Fifteen Acres

A small slice of paradise

About

Fallen-Acacia-Tree-Branch-with-Brush-background

Fallen Acacia Branch

February 2017Lisa

We are now into our fifth year on our beloved fifteen acres, and life continues to change.  From self-sufficiency ideals, to curiosity about the bushland, I think it is safe to say my blog has evolved into a catalogue of native species we have on our property, along with observations about the bushland which surrounds us.  It never ceases to amaze me that every year, the observations are different.  Yes, there are plants that flower predictably, but rainfall and temperature variations result in some surprises each year.

Our bushland is also a creative inspiration for me. Since we moved here, I have developed an interest in visual art, including photography and fabric design, all based on the local wild flowers, which I never knew about before we moved here.  However, this blog remains true to the original intention of only writing about things which happen on our property.  I like this sense of evolution, so I have kept the two previous ‘About’ sections, below.

October 2013

When I first set up this blog, I had intentions of writing about gardening, growing food, preserving the fruit and vegetables we would grow and finding out how to live in a more self-sufficient way.    Then I asked myself one question:  “Just what do we have living in our bushland?”

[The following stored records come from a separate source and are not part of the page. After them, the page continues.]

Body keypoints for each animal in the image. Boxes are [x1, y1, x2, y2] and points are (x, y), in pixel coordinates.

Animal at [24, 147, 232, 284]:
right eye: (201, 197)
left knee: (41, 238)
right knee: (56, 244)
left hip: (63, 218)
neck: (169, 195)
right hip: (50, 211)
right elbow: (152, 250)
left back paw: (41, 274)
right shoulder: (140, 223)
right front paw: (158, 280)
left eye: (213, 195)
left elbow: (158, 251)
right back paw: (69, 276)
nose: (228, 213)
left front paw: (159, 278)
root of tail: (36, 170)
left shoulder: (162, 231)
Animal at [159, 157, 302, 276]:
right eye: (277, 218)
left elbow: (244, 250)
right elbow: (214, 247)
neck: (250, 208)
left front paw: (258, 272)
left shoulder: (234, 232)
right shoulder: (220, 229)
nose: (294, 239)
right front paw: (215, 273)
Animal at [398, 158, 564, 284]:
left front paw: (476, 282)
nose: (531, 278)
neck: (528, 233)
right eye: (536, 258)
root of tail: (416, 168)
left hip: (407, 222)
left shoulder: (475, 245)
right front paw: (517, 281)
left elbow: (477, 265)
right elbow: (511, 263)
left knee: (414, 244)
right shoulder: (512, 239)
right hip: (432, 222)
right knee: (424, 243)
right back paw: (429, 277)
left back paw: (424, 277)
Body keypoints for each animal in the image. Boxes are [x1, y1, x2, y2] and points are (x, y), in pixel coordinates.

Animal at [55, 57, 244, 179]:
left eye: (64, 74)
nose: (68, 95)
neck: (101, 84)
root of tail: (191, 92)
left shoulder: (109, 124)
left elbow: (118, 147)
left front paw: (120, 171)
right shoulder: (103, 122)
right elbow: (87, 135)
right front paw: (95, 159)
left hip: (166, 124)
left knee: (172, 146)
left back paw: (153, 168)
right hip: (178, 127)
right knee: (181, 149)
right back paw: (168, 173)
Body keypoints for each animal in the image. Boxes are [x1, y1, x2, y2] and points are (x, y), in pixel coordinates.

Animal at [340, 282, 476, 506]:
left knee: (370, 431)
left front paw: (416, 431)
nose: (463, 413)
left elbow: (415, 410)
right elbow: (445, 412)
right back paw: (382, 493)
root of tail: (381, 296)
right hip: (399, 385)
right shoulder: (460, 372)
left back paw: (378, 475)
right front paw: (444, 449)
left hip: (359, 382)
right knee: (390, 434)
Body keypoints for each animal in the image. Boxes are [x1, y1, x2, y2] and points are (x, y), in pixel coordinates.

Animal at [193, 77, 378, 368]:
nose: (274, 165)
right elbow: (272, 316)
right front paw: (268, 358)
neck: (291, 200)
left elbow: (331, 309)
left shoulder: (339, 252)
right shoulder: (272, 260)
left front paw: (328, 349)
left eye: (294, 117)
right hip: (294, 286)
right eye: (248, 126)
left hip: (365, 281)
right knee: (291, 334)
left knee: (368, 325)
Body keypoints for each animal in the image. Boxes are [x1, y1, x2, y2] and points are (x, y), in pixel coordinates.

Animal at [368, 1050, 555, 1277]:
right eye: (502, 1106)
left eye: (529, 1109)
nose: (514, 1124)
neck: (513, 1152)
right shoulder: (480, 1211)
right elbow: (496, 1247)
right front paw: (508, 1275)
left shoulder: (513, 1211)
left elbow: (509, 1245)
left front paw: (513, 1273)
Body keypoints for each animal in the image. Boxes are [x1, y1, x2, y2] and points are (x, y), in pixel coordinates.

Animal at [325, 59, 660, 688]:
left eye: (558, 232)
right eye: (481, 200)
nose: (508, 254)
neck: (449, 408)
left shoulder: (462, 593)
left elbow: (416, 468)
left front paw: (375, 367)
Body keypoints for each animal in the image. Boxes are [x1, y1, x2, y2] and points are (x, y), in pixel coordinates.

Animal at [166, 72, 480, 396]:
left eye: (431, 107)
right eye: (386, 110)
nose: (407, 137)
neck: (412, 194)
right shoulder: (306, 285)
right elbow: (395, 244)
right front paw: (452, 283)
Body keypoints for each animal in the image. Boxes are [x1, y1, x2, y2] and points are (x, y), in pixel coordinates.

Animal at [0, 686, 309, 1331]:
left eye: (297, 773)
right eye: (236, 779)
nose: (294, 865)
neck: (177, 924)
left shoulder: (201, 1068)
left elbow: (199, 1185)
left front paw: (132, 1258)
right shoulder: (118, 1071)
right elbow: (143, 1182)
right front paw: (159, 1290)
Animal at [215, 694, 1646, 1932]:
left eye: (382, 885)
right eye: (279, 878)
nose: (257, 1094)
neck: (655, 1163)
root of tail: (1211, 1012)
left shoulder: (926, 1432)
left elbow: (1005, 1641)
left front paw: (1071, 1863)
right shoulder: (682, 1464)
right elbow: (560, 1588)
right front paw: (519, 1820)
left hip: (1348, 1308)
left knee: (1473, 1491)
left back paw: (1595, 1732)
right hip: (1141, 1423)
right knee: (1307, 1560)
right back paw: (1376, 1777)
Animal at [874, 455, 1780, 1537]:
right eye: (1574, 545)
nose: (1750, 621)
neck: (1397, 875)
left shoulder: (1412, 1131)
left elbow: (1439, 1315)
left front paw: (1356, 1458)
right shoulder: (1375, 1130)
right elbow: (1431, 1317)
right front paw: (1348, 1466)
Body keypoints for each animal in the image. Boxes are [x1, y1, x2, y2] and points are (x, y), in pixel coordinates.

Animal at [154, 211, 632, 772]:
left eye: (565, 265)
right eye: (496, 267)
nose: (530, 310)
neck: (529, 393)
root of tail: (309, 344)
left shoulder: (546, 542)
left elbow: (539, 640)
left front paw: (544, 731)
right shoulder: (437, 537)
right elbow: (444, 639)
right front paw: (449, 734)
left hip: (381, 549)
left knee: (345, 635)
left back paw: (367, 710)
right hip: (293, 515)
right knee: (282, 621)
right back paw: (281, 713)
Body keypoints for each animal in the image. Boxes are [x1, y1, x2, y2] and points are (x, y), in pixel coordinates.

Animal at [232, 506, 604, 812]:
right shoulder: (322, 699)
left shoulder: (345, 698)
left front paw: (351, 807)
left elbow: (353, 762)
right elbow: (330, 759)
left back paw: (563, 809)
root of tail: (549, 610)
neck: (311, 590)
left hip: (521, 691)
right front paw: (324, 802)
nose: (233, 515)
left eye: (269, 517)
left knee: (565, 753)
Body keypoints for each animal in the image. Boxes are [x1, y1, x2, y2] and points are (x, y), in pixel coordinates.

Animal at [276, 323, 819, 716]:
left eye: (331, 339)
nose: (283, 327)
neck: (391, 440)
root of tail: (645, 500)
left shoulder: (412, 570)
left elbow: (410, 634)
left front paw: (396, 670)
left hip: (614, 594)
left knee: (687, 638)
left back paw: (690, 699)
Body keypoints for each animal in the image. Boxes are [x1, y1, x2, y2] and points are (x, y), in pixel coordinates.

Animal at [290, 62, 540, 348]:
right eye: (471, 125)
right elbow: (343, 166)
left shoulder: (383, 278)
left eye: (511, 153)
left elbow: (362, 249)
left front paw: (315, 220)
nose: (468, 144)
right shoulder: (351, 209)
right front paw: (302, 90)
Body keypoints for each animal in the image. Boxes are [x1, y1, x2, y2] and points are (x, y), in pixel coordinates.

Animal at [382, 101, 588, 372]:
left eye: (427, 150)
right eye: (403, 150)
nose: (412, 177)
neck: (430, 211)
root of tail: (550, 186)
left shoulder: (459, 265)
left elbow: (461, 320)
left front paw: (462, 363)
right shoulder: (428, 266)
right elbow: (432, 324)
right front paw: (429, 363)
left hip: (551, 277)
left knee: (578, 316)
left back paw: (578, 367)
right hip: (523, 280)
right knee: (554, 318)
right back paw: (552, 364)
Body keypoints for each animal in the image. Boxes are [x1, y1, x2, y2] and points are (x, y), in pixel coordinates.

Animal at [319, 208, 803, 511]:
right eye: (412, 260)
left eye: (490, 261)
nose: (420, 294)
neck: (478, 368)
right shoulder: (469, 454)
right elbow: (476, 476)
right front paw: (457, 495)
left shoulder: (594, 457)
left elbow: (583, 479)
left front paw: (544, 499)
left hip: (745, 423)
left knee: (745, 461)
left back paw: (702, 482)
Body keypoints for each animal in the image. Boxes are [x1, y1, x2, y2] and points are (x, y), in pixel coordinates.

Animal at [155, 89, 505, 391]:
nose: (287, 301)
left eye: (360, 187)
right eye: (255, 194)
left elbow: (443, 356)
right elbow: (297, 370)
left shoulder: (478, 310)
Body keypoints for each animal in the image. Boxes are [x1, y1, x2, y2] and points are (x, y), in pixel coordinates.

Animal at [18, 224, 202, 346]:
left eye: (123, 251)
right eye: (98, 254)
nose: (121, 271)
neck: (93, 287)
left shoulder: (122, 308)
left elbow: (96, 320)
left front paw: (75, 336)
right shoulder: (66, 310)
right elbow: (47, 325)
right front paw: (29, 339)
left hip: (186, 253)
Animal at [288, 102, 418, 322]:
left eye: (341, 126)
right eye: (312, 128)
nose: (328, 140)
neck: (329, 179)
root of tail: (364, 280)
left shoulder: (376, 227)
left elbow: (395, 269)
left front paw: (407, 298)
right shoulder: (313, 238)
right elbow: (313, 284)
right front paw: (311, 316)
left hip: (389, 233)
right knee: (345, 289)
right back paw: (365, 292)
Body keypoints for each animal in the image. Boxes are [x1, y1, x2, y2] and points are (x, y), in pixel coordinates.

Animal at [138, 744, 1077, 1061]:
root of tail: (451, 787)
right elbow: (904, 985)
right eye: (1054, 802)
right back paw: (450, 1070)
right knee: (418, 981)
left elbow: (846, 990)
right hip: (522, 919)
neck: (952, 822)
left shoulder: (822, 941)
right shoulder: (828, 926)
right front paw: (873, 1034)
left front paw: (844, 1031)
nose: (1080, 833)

The more I looked, the more I found!

Over the last year I have discovered a passion for birds and wildflowers in particular, along with the ever-present kangaroos. I love the texture of bark, the colour of leaves and mosses, I’m utterly fascinated with the fact that I can walk around our small patch of natural bushland each day and find something I’ve never noticed before.  Or find something I have noticed before, but it catches my eye for a different reason.

You’ll still find the odd post on gardening and self-sufficiency, but my blog has evolved. I want to take you out with me and to show you the marvelous things I see out there.

You’ll still find the odd post on gardening and self-sufficiency, but my blog has evolved. I want to take you out with me and to show you the marvelous things I see out there. In the process, I’m building three species lists from sightings on our land, Birds, Animals and Plants.

Two rules govern my posts:

  1. Everything I write about happens on our fifteen acres of land
  2. Through photographs and my thoughts, I’ll try to show you what I found interesting or unusual.

I’ve kept the original September 2012 introduction, below, to show how much this blog has changed over the last year. So if you want to know how it all started, read on.  I’m sure the blog will continue to change as I become more familiar with the land, the plants, and the creatures inhabiting it with us.

 

September 2012

Although I grew up in regional Victoria, I’ve always lived in an urban environment – within a town (for 10 years in Melbourne) and usually within walking distance of shops, services and friends.   I’m an ‘indoors’ person, comfortable with a book, a pen, and a computer.   An agreement to accompany my partner on a birthday camping trip showed me what life could be like if I made some changes.   That was in March 2012.  By August 2012 we had found a property, moved in, and had sold our house in the centre of a large regional town.

Living on a property, even a small one like ours,  is  a huge change in lifestyle for me.  From the moment I knew I wanted to make the change, I recognised  how much I would need to learn.   It means becoming more of an ‘outside’ person, and learning what to do when I step outside the door.  Hopefully it also means becoming more self-sufficient.  Growing what we eat, caring for the environment and stripping away the layers of consumerism, corporate competitiveness, and inflexibility which were previously required to maintain a professional career in the city.

My blog is intended to be a place where I can share my discoveries, reflections, quandaries – and hopefully my achievements as I grapple with a new lifestyle.

Lisa
Central Victoria, Australia.

3 thoughts on “About

  1. Hi Lisa, I have been reading your blog for a couple of months now, and wanted to drop a line to say how much I love it. I love to see blogs with a focus on native Australian wildlife, particularly ones like yours, where you hone in on your own little spot of native paradise. Me — I have an old, daggy little holiday house where we used to live full-time but now only go to on our days off. It’s near a patch of remnant coastal scrub in South Australia (Aldinga Scrub Conservation Park) and over the years, having started out knowing next to nothing about flora and fauna, I have come to know, recognise and love so many of the inhabitants of the scrub in it — both animals and plants. I can totally relate to the way you celebrate your own little patch of scrub 🙂

    1. Hi Rebecca, thank you so much for writing about your place and experience. It’s great to find people who share the experience of being curious about (and exploring) local flora and fauna. Like you, I knew nothing about any of this when we moved here. It has been a fascinating journey which is leading me into art and fabric design now as well. All of it stemming from wanting to know what that little flower was called. Your comment led to me looking up the Aldinga Scrub Conservation Park and your blog. Looks like a beautiful part of Australia and I have just added it to the places I would like to visit one day. I grew up in a rural city with ocean beaches, so I loved your photos of the sea. Being away from the coast is the one thing I miss by living here, which is inland. 🙂

      1. Hi Lisa, thank you for your lovely reply. I love your fabric designs, by the way, which I checked out a while ago. Thanks again for you lovely blog, which I will continue to enjoy reading :).